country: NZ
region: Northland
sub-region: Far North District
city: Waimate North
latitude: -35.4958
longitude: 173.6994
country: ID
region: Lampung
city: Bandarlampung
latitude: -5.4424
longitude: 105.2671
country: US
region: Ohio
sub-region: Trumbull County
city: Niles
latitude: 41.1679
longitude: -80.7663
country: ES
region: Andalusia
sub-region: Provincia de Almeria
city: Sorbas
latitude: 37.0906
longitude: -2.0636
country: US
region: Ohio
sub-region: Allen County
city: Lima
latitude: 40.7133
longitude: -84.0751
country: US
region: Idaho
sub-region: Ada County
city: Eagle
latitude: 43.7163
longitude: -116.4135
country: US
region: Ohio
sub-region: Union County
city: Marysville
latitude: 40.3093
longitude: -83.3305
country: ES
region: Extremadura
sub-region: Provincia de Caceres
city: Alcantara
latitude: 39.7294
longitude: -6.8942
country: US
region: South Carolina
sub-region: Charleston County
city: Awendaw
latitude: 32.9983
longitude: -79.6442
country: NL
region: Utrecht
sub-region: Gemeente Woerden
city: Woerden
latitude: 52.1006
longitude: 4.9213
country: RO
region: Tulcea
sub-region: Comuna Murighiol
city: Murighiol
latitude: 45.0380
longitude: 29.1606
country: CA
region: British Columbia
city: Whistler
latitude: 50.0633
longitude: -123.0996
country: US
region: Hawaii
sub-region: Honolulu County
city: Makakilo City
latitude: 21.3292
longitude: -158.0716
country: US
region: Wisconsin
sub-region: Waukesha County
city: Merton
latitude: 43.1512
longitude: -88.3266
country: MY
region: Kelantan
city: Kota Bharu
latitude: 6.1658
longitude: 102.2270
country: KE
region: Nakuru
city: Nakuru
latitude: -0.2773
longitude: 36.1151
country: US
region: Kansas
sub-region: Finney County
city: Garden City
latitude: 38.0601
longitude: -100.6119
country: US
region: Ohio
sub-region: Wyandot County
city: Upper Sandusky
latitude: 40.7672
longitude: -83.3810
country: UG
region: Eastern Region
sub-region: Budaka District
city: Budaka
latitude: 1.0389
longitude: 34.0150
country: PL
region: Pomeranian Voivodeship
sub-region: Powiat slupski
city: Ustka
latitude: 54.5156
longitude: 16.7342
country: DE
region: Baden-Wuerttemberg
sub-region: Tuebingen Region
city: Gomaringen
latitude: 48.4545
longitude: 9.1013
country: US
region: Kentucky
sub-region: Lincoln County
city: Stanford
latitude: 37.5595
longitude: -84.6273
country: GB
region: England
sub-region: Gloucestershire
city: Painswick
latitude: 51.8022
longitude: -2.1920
_ _ _ _ _
What you have to do - Copy everything from the line containing "region: Idaho" down to the end of the records above, reproducing each line without any change.

The reply -
region: Idaho
sub-region: Ada County
city: Eagle
latitude: 43.7163
longitude: -116.4135
country: US
region: Ohio
sub-region: Union County
city: Marysville
latitude: 40.3093
longitude: -83.3305
country: ES
region: Extremadura
sub-region: Provincia de Caceres
city: Alcantara
latitude: 39.7294
longitude: -6.8942
country: US
region: South Carolina
sub-region: Charleston County
city: Awendaw
latitude: 32.9983
longitude: -79.6442
country: NL
region: Utrecht
sub-region: Gemeente Woerden
city: Woerden
latitude: 52.1006
longitude: 4.9213
country: RO
region: Tulcea
sub-region: Comuna Murighiol
city: Murighiol
latitude: 45.0380
longitude: 29.1606
country: CA
region: British Columbia
city: Whistler
latitude: 50.0633
longitude: -123.0996
country: US
region: Hawaii
sub-region: Honolulu County
city: Makakilo City
latitude: 21.3292
longitude: -158.0716
country: US
region: Wisconsin
sub-region: Waukesha County
city: Merton
latitude: 43.1512
longitude: -88.3266
country: MY
region: Kelantan
city: Kota Bharu
latitude: 6.1658
longitude: 102.2270
country: KE
region: Nakuru
city: Nakuru
latitude: -0.2773
longitude: 36.1151
country: US
region: Kansas
sub-region: Finney County
city: Garden City
latitude: 38.0601
longitude: -100.6119
country: US
region: Ohio
sub-region: Wyandot County
city: Upper Sandusky
latitude: 40.7672
longitude: -83.3810
country: UG
region: Eastern Region
sub-region: Budaka District
city: Budaka
latitude: 1.0389
longitude: 34.0150
country: PL
region: Pomeranian Voivodeship
sub-region: Powiat slupski
city: Ustka
latitude: 54.5156
longitude: 16.7342
country: DE
region: Baden-Wuerttemberg
sub-region: Tuebingen Region
city: Gomaringen
latitude: 48.4545
longitude: 9.1013
country: US
region: Kentucky
sub-region: Lincoln County
city: Stanford
latitude: 37.5595
longitude: -84.6273
country: GB
region: England
sub-region: Gloucestershire
city: Painswick
latitude: 51.8022
longitude: -2.1920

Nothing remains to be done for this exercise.